_What you need to do:_ Rewrite everything in the text on the outreach scheme for isolated older men from "The project will" down to "until March 2010.", with "GAA clubs" replaced by "sports clubs".

Selected extract Block Start

The project will involve personal contact with older men who live alone and are identified to some degree as being disengaged from the local community.

The President said that with great respect for the dignity and privacy of the older men, personal invitations would be issued to special social events which would be local, sports-related and welcoming.

Two special events for each of the pilot groups will take place in four local GAA clubs, in March and April, while five similar events will take place for each pilot group every month from November through until March 2010.

President McAleese had said at the forum that the men were best described by Dr Mick Loftus as “fellas who never leave their houses”.

“They spoke of lives that changed for them once they retired from work or when their spouse or pals died or when as one man put it, the half-door closed,” she said.

“Changing patterns of lives and lifestyles, from rural depopulation to rural transport issues, changes in pub culture, the hectic pressures of modern life, have all to some extent taken a toll and for some men it has been a process of drifting from the company and companionship of earlier years to the solitariness of their own company in later life,” she said

It was about trying to break through some of these barriers which kept the front door closed and it was about creating a path to that door which respected their dignity, pride and independence.

Older men, she said, had much to offer in experience, wisdom, skills, stories and talents to share at this anxious moment.

The President paid a special tribute to RTÉ’s Damien O’Reilly of Farmweek and Derek Mooney for airing the problems on the station over the years.

GAA president Nickey Brennan said many of the older men had done much to build the GAA as either players or administrators and this was a way of repaying them. Statistics have shown that as many as 10 per cent of older people have little or no social contact which heightens the risk of depression, illness or self-harm. The scheme will be reviewed next year with a view to making it nationwide.

Selected extract Block End
Recorded data Block Start

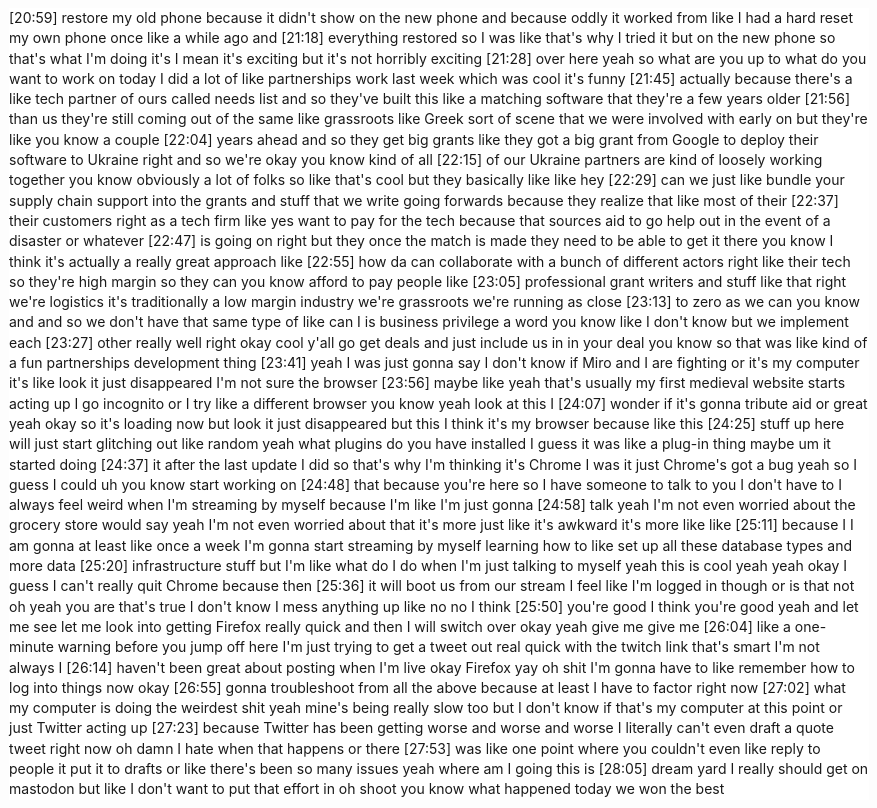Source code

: [20:59] restore my old phone because it didn't show on the new phone and because oddly it worked from like I had a hard reset my own phone once like a while ago and
[21:18] everything restored so I was like that's why I tried it but on the new phone so that's what I'm doing it's I mean it's exciting but it's not horribly exciting
[21:28] over here yeah so what are you up to what do you want to work on today I did a lot of like partnerships work last week which was cool it's funny
[21:45] actually because there's a like tech partner of ours called needs list and so they've built this like a matching software that they're a few years older
[21:56] than us they're still coming out of the same like grassroots like Greek sort of scene that we were involved with early on but they're like you know a couple
[22:04] years ahead and so they get big grants like they got a big grant from Google to deploy their software to Ukraine right and so we're okay you know kind of all
[22:15] of our Ukraine partners are kind of loosely working together you know obviously a lot of folks so like that's cool but they basically like like hey
[22:29] can we just like bundle your supply chain support into the grants and stuff that we write going forwards because they realize that like most of their
[22:37] their customers right as a tech firm like yes want to pay for the tech because that sources aid to go help out in the event of a disaster or whatever
[22:47] is going on right but they once the match is made they need to be able to get it there you know I think it's actually a really great approach like
[22:55] how da can collaborate with a bunch of different actors right like their tech so they're high margin so they can you know afford to pay people like
[23:05] professional grant writers and stuff like that right we're logistics it's traditionally a low margin industry we're grassroots we're running as close
[23:13] to zero as we can you know and and so we don't have that same type of like can I is business privilege a word you know like I don't know but we implement each
[23:27] other really well right okay cool y'all go get deals and just include us in in your deal you know so that was like kind of a fun partnerships development thing
[23:41] yeah I was just gonna say I don't know if Miro and I are fighting or it's my computer it's like look it just disappeared I'm not sure the browser
[23:56] maybe like yeah that's usually my first medieval website starts acting up I go incognito or I try like a different browser you know yeah look at this I
[24:07] wonder if it's gonna tribute aid or great yeah okay so it's loading now but look it just disappeared but this I think it's my browser because like this
[24:25] stuff up here will just start glitching out like random yeah what plugins do you have installed I guess it was like a plug-in thing maybe um it started doing
[24:37] it after the last update I did so that's why I'm thinking it's Chrome I was it just Chrome's got a bug yeah so I guess I could uh you know start working on
[24:48] that because you're here so I have someone to talk to you I don't have to I always feel weird when I'm streaming by myself because I'm like I'm just gonna
[24:58] talk yeah I'm not even worried about the grocery store would say yeah I'm not even worried about that it's more just like it's awkward it's more like like
[25:11] because I I am gonna at least like once a week I'm gonna start streaming by myself learning how to like set up all these database types and more data
[25:20] infrastructure stuff but I'm like what do I do when I'm just talking to myself yeah this is cool yeah yeah okay I guess I can't really quit Chrome because then
[25:36] it will boot us from our stream I feel like I'm logged in though or is that not oh yeah you are that's true I don't know I mess anything up like no no I think
[25:50] you're good I think you're good yeah and let me see let me look into getting Firefox really quick and then I will switch over okay yeah give me give me
[26:04] like a one-minute warning before you jump off here I'm just trying to get a tweet out real quick with the twitch link that's smart I'm not always I
[26:14] haven't been great about posting when I'm live okay Firefox yay oh shit I'm gonna have to like remember how to log into things now okay
[26:55] gonna troubleshoot from all the above because at least I have to factor right now
[27:02] what my computer is doing the weirdest shit yeah mine's being really slow too but I don't know if that's my computer at this point or just Twitter acting up
[27:23] because Twitter has been getting worse and worse and worse I literally can't even draft a quote tweet right now oh damn I hate when that happens or there
[27:53] was like one point where you couldn't even like reply to people it put it to drafts or like there's been so many issues yeah where am I going this is
[28:05] dream yard I really should get on mastodon but like I don't want to put that effort in oh shoot you know what happened today we won the best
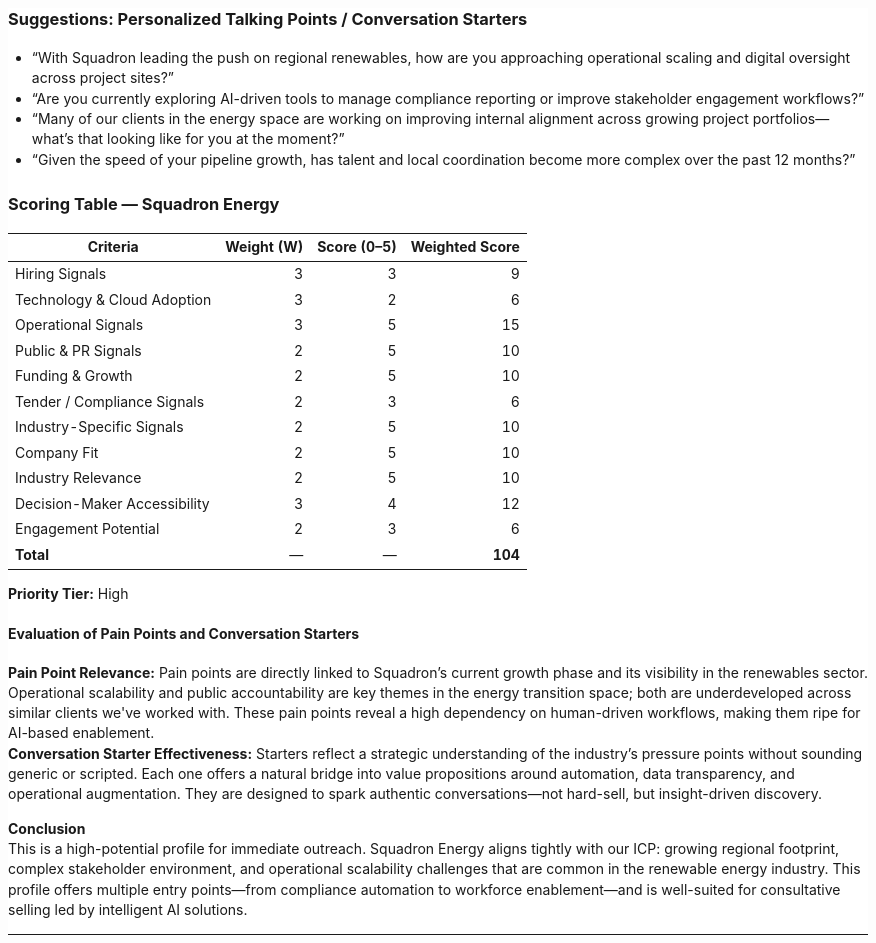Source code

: ### Suggestions: Personalized Talking Points / Conversation Starters
- “With Squadron leading the push on regional renewables, how are you approaching operational scaling and digital oversight across project sites?”
- “Are you currently exploring AI-driven tools to manage compliance reporting or improve stakeholder engagement workflows?”
- “Many of our clients in the energy space are working on improving internal alignment across growing project portfolios—what’s that looking like for you at the moment?”
- “Given the speed of your pipeline growth, has talent and local coordination become more complex over the past 12 months?”

### Scoring Table — Squadron Energy
| Criteria | Weight (W) | Score (0–5) | Weighted Score |
|---|---:|---:|---:|
| Hiring Signals | 3 | 3 | 9 |
| Technology & Cloud Adoption | 3 | 2 | 6 |
| Operational Signals | 3 | 5 | 15 |
| Public & PR Signals | 2 | 5 | 10 |
| Funding & Growth | 2 | 5 | 10 |
| Tender / Compliance Signals | 2 | 3 | 6 |
| Industry-Specific Signals | 2 | 5 | 10 |
| Company Fit | 2 | 5 | 10 |
| Industry Relevance | 2 | 5 | 10 |
| Decision-Maker Accessibility | 3 | 4 | 12 |
| Engagement Potential | 2 | 3 | 6 |
| **Total** | — | — | **104** |

**Priority Tier:** High

#### Evaluation of Pain Points and Conversation Starters
**Pain Point Relevance:** Pain points are directly linked to Squadron’s current growth phase and its visibility in the renewables sector. Operational scalability and public accountability are key themes in the energy transition space; both are underdeveloped across similar clients we've worked with. These pain points reveal a high dependency on human-driven workflows, making them ripe for AI-based enablement.  
**Conversation Starter Effectiveness:** Starters reflect a strategic understanding of the industry’s pressure points without sounding generic or scripted. Each one offers a natural bridge into value propositions around automation, data transparency, and operational augmentation. They are designed to spark authentic conversations—not hard-sell, but insight-driven discovery.

**Conclusion**  
This is a high-potential profile for immediate outreach. Squadron Energy aligns tightly with our ICP: growing regional footprint, complex stakeholder environment, and operational scalability challenges that are common in the renewable energy industry. This profile offers multiple entry points—from compliance automation to workforce enablement—and is well-suited for consultative selling led by intelligent AI solutions.

---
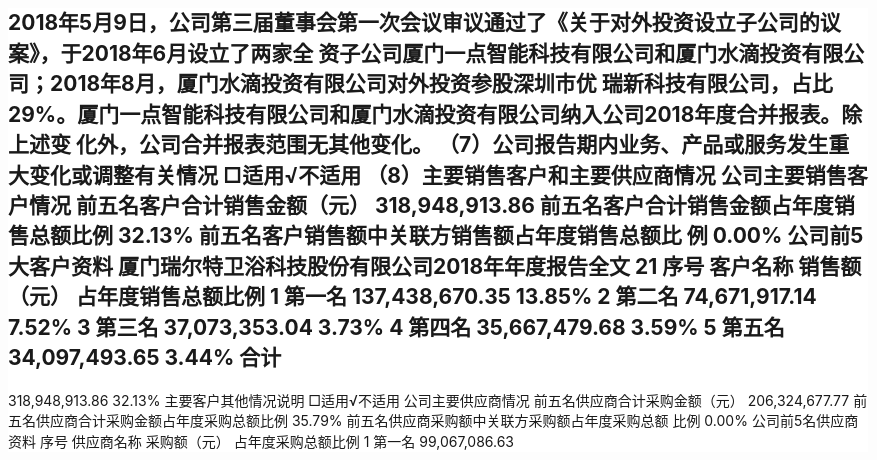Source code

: 2018年5月9日，公司第三届董事会第一次会议审议通过了《关于对外投资设立子公司的议案》，于2018年6月设立了两家全
资子公司厦门一点智能科技有限公司和厦门水滴投资有限公司；2018年8月，厦门水滴投资有限公司对外投资参股深圳市优
瑞新科技有限公司，占比29%。厦门一点智能科技有限公司和厦门水滴投资有限公司纳入公司2018年度合并报表。除上述变
化外，公司合并报表范围无其他变化。
（7）公司报告期内业务、产品或服务发生重大变化或调整有关情况
□适用√不适用
（8）主要销售客户和主要供应商情况
公司主要销售客户情况
前五名客户合计销售金额（元）
318,948,913.86
前五名客户合计销售金额占年度销售总额比例
32.13%
前五名客户销售额中关联方销售额占年度销售总额比
例
0.00%
公司前5大客户资料
厦门瑞尔特卫浴科技股份有限公司2018年年度报告全文
21
序号
客户名称
销售额（元）
占年度销售总额比例
1
第一名
137,438,670.35
13.85%
2
第二名
74,671,917.14
7.52%
3
第三名
37,073,353.04
3.73%
4
第四名
35,667,479.68
3.59%
5
第五名
34,097,493.65
3.44%
合计
--
318,948,913.86
32.13%
主要客户其他情况说明
□适用√不适用
公司主要供应商情况
前五名供应商合计采购金额（元）
206,324,677.77
前五名供应商合计采购金额占年度采购总额比例
35.79%
前五名供应商采购额中关联方采购额占年度采购总额
比例
0.00%
公司前5名供应商资料
序号
供应商名称
采购额（元）
占年度采购总额比例
1
第一名
99,067,086.63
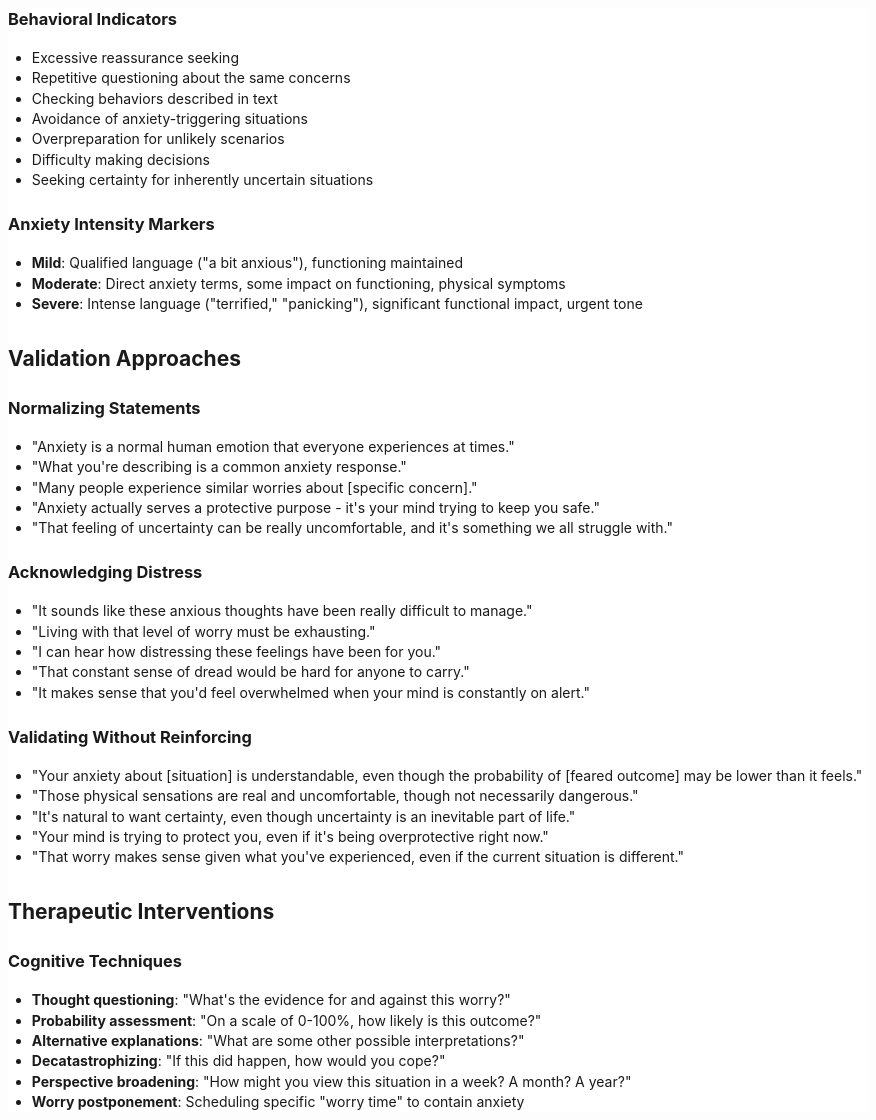### Behavioral Indicators
- Excessive reassurance seeking
- Repetitive questioning about the same concerns
- Checking behaviors described in text
- Avoidance of anxiety-triggering situations
- Overpreparation for unlikely scenarios
- Difficulty making decisions
- Seeking certainty for inherently uncertain situations

### Anxiety Intensity Markers
- **Mild**: Qualified language ("a bit anxious"), functioning maintained
- **Moderate**: Direct anxiety terms, some impact on functioning, physical symptoms
- **Severe**: Intense language ("terrified," "panicking"), significant functional impact, urgent tone

## Validation Approaches

### Normalizing Statements
- "Anxiety is a normal human emotion that everyone experiences at times."
- "What you're describing is a common anxiety response."
- "Many people experience similar worries about [specific concern]."
- "Anxiety actually serves a protective purpose - it's your mind trying to keep you safe."
- "That feeling of uncertainty can be really uncomfortable, and it's something we all struggle with."

### Acknowledging Distress
- "It sounds like these anxious thoughts have been really difficult to manage."
- "Living with that level of worry must be exhausting."
- "I can hear how distressing these feelings have been for you."
- "That constant sense of dread would be hard for anyone to carry."
- "It makes sense that you'd feel overwhelmed when your mind is constantly on alert."

### Validating Without Reinforcing
- "Your anxiety about [situation] is understandable, even though the probability of [feared outcome] may be lower than it feels."
- "Those physical sensations are real and uncomfortable, though not necessarily dangerous."
- "It's natural to want certainty, even though uncertainty is an inevitable part of life."
- "Your mind is trying to protect you, even if it's being overprotective right now."
- "That worry makes sense given what you've experienced, even if the current situation is different."

## Therapeutic Interventions

### Cognitive Techniques
- **Thought questioning**: "What's the evidence for and against this worry?"
- **Probability assessment**: "On a scale of 0-100%, how likely is this outcome?"
- **Alternative explanations**: "What are some other possible interpretations?"
- **Decatastrophizing**: "If this did happen, how would you cope?"
- **Perspective broadening**: "How might you view this situation in a week? A month? A year?"
- **Worry postponement**: Scheduling specific "worry time" to contain anxiety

Recorded data Block End

_Result of this exercise:_
The project will involve personal contact with older men who live alone and are identified to some degree as being disengaged from the local community.

The President said that with great respect for the dignity and privacy of the older men, personal invitations would be issued to special social events which would be local, sports-related and welcoming.

Two special events for each of the pilot groups will take place in four local sports clubs, in March and April, while five similar events will take place for each pilot group every month from November through until March 2010.